EXTRACT TO READ:
»»

# Is Royal Canin itself enough for a show quality gsd male pup?



## strsakthirajan (Jul 8, 2015)

i am having 58 days old show quality gsd male pup. now i am feeding him royal canin four times a day. is it enough for him? shall i continue only royal canin? or should i have to add anything else?


----------



## car2ner (Apr 9, 2014)

here is a good place to start your research

Dog Food Reviews and Ratings | Dog Food Advisor


----------



## TEZPUR1976 (Jun 29, 2014)

What is the breeder saying? A breeder is supposed to give you guidelines for rearing the pup.


----------



## Shade (Feb 20, 2012)

There are a lot of better quality foods out there, where are you located?


----------



## 4loveofadog (Mar 3, 2010)

««

DATA UNDER STUDY:
»»

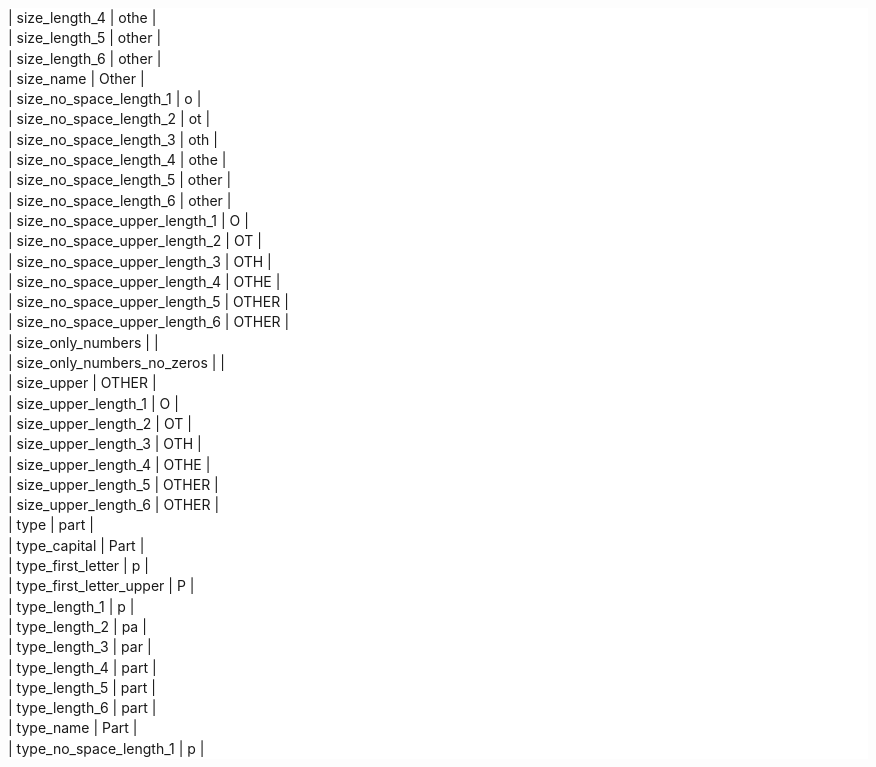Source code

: | size_length_4 | othe |  
| size_length_5 | other |  
| size_length_6 | other |  
| size_name | Other |  
| size_no_space_length_1 | o |  
| size_no_space_length_2 | ot |  
| size_no_space_length_3 | oth |  
| size_no_space_length_4 | othe |  
| size_no_space_length_5 | other |  
| size_no_space_length_6 | other |  
| size_no_space_upper_length_1 | O |  
| size_no_space_upper_length_2 | OT |  
| size_no_space_upper_length_3 | OTH |  
| size_no_space_upper_length_4 | OTHE |  
| size_no_space_upper_length_5 | OTHER |  
| size_no_space_upper_length_6 | OTHER |  
| size_only_numbers |  |  
| size_only_numbers_no_zeros |  |  
| size_upper | OTHER |  
| size_upper_length_1 | O |  
| size_upper_length_2 | OT |  
| size_upper_length_3 | OTH |  
| size_upper_length_4 | OTHE |  
| size_upper_length_5 | OTHER |  
| size_upper_length_6 | OTHER |  
| type | part |  
| type_capital | Part |  
| type_first_letter | p |  
| type_first_letter_upper | P |  
| type_length_1 | p |  
| type_length_2 | pa |  
| type_length_3 | par |  
| type_length_4 | part |  
| type_length_5 | part |  
| type_length_6 | part |  
| type_name | Part |  
| type_no_space_length_1 | p |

««

INSTRUCTIONS TO FOLLOW: Write the next part of the forum thread above about feeding a German shepherd pup only Royal Canin, continuing from where it stops.

RESPONSE BOX:
had my pup on royal canine maxi dog food. it would not have been my pick for him. but, breeder started him on it and I didn't want to give him any digestive problems by changing. he loved it until about 8 months old and than I started adding adult food to his menu. it certainly didn't hurt him, he is big and strong but i'm glad I am getting on to grain free grit.


----------



## avoids (Oct 6, 2015)

Royal canin is only name,its like lacoste,adidas etc..they have good name but not high quality in the end.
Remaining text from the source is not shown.